Building Empathy Through Your Reading Practice

If you want to maximize the empathy-building potential of reading in a foreign language, here are some practical approaches:

Choose Complex Characters (Sometimes)

You don't need to read literary fiction exclusively. Plot-driven novels, genre fiction, and even non-fiction all have value, and the research doesn't clearly show literary fiction has some unique edge over other reading. But when you want a book that pushes you to work at understanding a character, look for novels with complex characters, ambiguous motivations, and situations that resist easy moral judgment. That kind of active inference is the mechanism the theory points to, whatever genre it comes wrapped in.

Read Perspectives Unlike Your Own

Seek out authors whose backgrounds differ from yours. If you're learning Spanish, don't just read Spanish authors. Read Colombian, Argentine, Mexican, and Chilean writers. Each brings a different perspective, a different cultural context, and different assumptions about the world.

Sit With Discomfort

When a character's behavior or a cultural norm in the text makes you uncomfortable or confused, resist the urge to judge it immediately. Instead, try to understand it from within. Ask yourself: what would I need to believe about the world for this behavior to make sense? That question is the essence of empathy.

Discuss What You Read

The empathy benefits of reading are amplified when you discuss books with others, especially with native speakers of your target language. They can illuminate cultural contexts you might miss and offer perspectives on characters that wouldn't occur to you. If you don't have native-speaker friends, online book communities in your target language are a good alternative.

__ACTION ITEM 1__. Retype the section of the empathy-building reading advice that begins at the words "Read Perspectives Unlike" and stops after "essence of empathy.".
__ACTION ITEM 2__. According to the empathy-building reading advice, which writers should someone learning Spanish read besides Spanish authors?

__SUPPLIED INFORMATION__.
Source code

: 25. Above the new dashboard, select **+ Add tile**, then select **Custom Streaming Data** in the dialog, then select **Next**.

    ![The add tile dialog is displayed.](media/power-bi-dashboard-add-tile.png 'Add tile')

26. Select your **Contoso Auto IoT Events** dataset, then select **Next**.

__RESPONSE 1__.
Read Perspectives Unlike Your Own

Seek out authors whose backgrounds differ from yours. If you're learning Spanish, don't just read Spanish authors. Read Colombian, Argentine, Mexican, and Chilean writers. Each brings a different perspective, a different cultural context, and different assumptions about the world.

Sit With Discomfort

When a character's behavior or a cultural norm in the text makes you uncomfortable or confused, resist the urge to judge it immediately. Instead, try to understand it from within. Ask yourself: what would I need to believe about the world for this behavior to make sense? That question is the essence of empathy.

__RESPONSE 2__. Colombian, Argentine, Mexican, and Chilean writers.